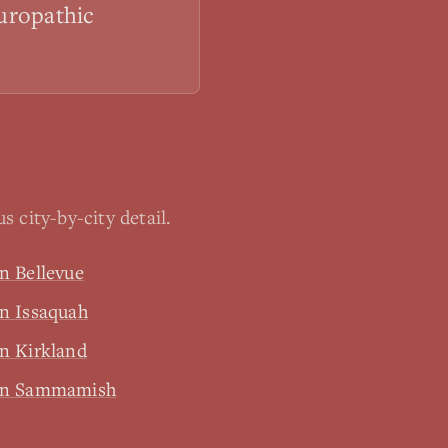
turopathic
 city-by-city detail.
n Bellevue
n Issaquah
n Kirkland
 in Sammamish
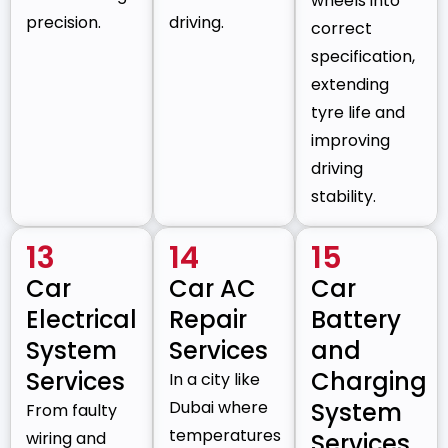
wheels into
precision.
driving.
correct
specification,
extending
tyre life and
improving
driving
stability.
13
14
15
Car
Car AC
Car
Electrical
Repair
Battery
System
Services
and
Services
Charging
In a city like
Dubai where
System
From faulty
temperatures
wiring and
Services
* * * * * * * * *
◆ ACTION ITEM: Reproduce the data above in full, exactly, with the images removed.

◆ TASK RESULT:
turopathic
 city-by-city detail.
n Bellevue
n Issaquah
n Kirkland
 in Sammamish
wheels into
precision.
driving.
correct
specification,
extending
tyre life and
improving
driving
stability.
13
14
15
Car
Car AC
Car
Electrical
Repair
Battery
System
Services
and
Services
Charging
In a city like
Dubai where
System
From faulty
temperatures
wiring and
Services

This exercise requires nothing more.